Beratungspflicht von Architekt und Ingenieur im Vergabeverfahren

OLG Hamm, Urteil vom 29.4.2008 — Aktenzeichen: 24 U 99/06

Leitsatz
Wer als Architekt oder Ingenieur eine öffentliche Auftragsvergabe begleitet, hat den Bauherrn im Rahmen der Leistungsphasen 6 und 7 über spekulierende Bieter aufzuklären.

Sachverhalt
Aufgrund von gravierenden Ausschreibungsschwächen im Leistungsverzeichnis sind Spekulationen möglich, die vom Mindestbietenden über Mischkalkulation ausgenutzt werden. Er bietet eine ausgeschriebene Position, die erkennbar überwiegend entfallen wird, sehr günstig an und die Ersatzposition sehr teuer. Der Bieter wird beauftragt, die Spekulation geht auf.

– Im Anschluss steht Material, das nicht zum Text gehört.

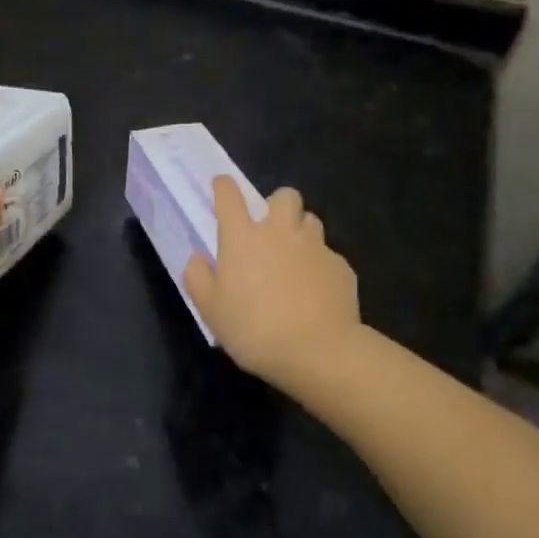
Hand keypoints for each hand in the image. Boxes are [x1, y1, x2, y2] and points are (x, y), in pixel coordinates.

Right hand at [184, 179, 360, 382]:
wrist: (318, 351)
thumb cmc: (254, 329)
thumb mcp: (210, 310)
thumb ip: (198, 278)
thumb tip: (198, 258)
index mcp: (242, 237)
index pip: (229, 195)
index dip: (223, 186)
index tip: (221, 187)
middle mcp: (279, 231)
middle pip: (284, 196)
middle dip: (277, 204)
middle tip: (270, 229)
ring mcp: (315, 246)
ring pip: (311, 220)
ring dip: (301, 231)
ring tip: (295, 258)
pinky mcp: (341, 267)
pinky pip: (329, 256)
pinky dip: (320, 266)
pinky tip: (316, 291)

Der Bauherr nimmt den Ingenieur, der die Ausschreibung begleitet, auf Schadensersatz in Anspruch, allerdings auch nach gerichtlichem Hinweis ausschließlich mit dem Argument, der Ingenieur habe die Ausschreibung ohne die genannten Schwächen herausbringen müssen.

Entscheidung
Der Bauherr unterliegt knapp.

Natürlich hat der Ingenieur pflichtwidrig gehandelt, weil seine Ungenauigkeiten erst Spekulationen ermöglicht haben. Aber es lässt sich nicht mit ausreichender Wahrscheinlichkeit feststellen, was der Bauherr am Ende hätte bezahlen müssen, wenn die Ausschreibung richtig gewesen wäre. Grundlage der Schadensberechnung des Bauherren war nämlich, dass dann ein anderer Bieter Erfolg gehabt hätte. Genau das ließ sich nicht mehr klären.

Interessanter sind die am Rande liegenden Ausführungen des Gerichts zu einem Punkt, der am Ende nicht entscheidungserheblich wurde, weil der Bauherr auf den Zug trotz Hinweises des Senats offenbar nicht aufspringen wollte. Dabei geht es um die Frage, ob der Ingenieur nicht im Zuge der Angebotswertung die Pflicht gehabt hätte, auf die Spekulationspreise und deren Gefahren den Bauherren hinzuweisen. Womöglich hätte der Ingenieur sogar den Ausschluss des Angebots wegen der Mischkalkulation anregen müssen. Dann hätte in der Tat womöglich — das hat das Gericht nicht aufklären müssen – der Zweitplazierte den Zuschlag erhalten und geringere Kosten verursacht.

Anmerkung
Die Anforderungen an die Rechtskenntnisse des Architekten oder Ingenieurs sind nicht zu unterschätzen.

In der Planungsphase betrifft das vor allem das öffentliche Baurecht. Im Rahmen der Baudurchführung kommen auch zivilrechtliche Fragen auf, und im öffentlichen Auftragswesen Fragen des Vergaberechts.

Überall gilt: Wer sich aufs Eis wagt, muss auch Schlittschuhlaufen können. Kein Architekt wird damit gehört werden, er sei doch kein Rechtsanwalt, wenn z.B. sein Vertragsformular, das schon sein Vater in den 50er Jahren eingesetzt hat, und das er dem Bauherren empfahl, vor Gericht unwirksame Klauseln aufweist.

Auch wer den Vorbehalt der Vertragsstrafe bei der Abnahme verpatzt oder die Kündigungsformalien im Rahmen der §§ 4 Nr.7, 5 Nr.4, 8 Nr.3 VOB/B nicht einhält, darf sich auf Haftung gefasst machen, wenn ein Schaden entsteht.